Afin d’échanger avec vous sur ces différents sujets, nous sommes prêts à vous rencontrer.

Vous remerciant de votre attention, recevez nos salutations respectueuses.

le 24/04/2021


Quelques propositions pour la reprise du BAFA en présentiel :

Proposition 1 : Faciliter la vaccination prioritaire des équipes d’animateurs et de formateurs.
Afin de sécuriser au mieux les activités de l’été, nous proposons que les animateurs, directeurs et formateurs pour lesquels un contrat aura été établi soient considérés comme personnels prioritaires pour la vaccination.

Proposition 2 : Fournir des autotests.

Proposition 3 : Organiser une concertation préalable à toute modification des protocoles sanitaires.
Afin de garantir l’adaptation et l’applicabilité des protocoles sanitaires à la réalité de nos activités, il est nécessaire de nous associer à leur élaboration et de disposer d’un temps suffisant à leur mise en application.

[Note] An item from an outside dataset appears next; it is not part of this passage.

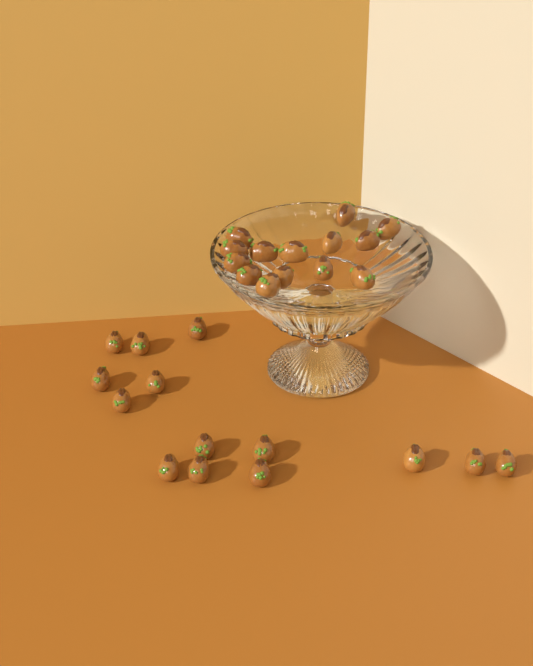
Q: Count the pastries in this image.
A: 28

Proposition 4 : [si reprise en petits groupes à 15/20 stagiaires] Mutualiser la fonction de direction sur des sessions qui se déroulent simultanément dans le même lieu.
Actuellement, chaque session nécessite la présence d’un directeur, même si elles sont organisées au même endroit. Nous proposons dans ce cas qu’un seul directeur puisse diriger plusieurs sessions simultanément. Un tel allègement règlementaire faciliterait les passerelles pédagogiques entre formation générale et approfondissement, tout en garantissant un cadre sanitaire unique.

Proposition 5 : Considérer les jeunes ayant validé les 3 parties de leur BAFA comme diplômés dans les effectifs d’encadrement des ACM et séjours de vacances.
Actuellement, un jeune ayant validé les 3 parties de son BAFA avec des appréciations favorables, mais dont le dossier n’est pas encore passé en jury, ne peut être compté dans les effectifs d’encadrement comme étant titulaire du BAFA. Si le jury n’a pu rendre la décision d’admission d’un candidat ayant satisfait aux trois stages de formation BAFA, il conviendrait de considérer le jeune qui a trois avis satisfaisants comme ayant le BAFA et donc entrant dans les quotas d’encadrement au même titre qu’un titulaire. Nous proposons de pouvoir, exceptionnellement, compter ce jeune dans le collège des titulaires de nos effectifs d’encadrement. Cette mesure augmentera mécaniquement le nombre des stages pratiques disponibles.

Proposition 6 : Garantir l’éligibilité des animateurs, recrutés en CEE, au dispositif d’indemnisation de l’activité partielle.
Les organisateurs de sessions BAFA-D et d’ACM ont besoin de visibilité pour entamer les recrutements en vue de la saison estivale. Ils doivent pouvoir s’engager auprès des équipes de volontaires au plus vite pour garantir leur capacité à proposer des formations et des accueils de qualité dans les mois à venir sans craindre pour leur équilibre financier. Les dernières annonces faites font état de la possibilité de recruter dès aujourd’hui les saisonniers pour l’été et de bénéficier de l’activité partielle prise en charge à 100% si cette dernière venait à ne pas pouvoir se réaliser. Nous proposons que ce dispositif soit élargi aux CEE.

Proposition 7 : Fonds d’aides aux associations.
L’annulation des sessions BAFA-D de printemps entraine non seulement une perte de ressources pour nos associations, mais aussi des charges supplémentaires. Excepté le dispositif d’indemnisation de l’activité partielle, qui au demeurant ne pourra pas être activé sur l’ensemble de nos équipes, les autres dispositifs de soutiens ne seront pas applicables à cette situation. Nous plaidons, en conséquence, pour la mise en place d’un fonds d’aide exceptionnel d’urgence sans attendre, nous permettant d’assurer la pérennité financière de nos associations et de leur permettre d’organiser au mieux les activités de l’été. Un transfert des financements SNU (qui ne seront pas dépensés au regard de la situation et du niveau des inscriptions) pourrait être envisagé.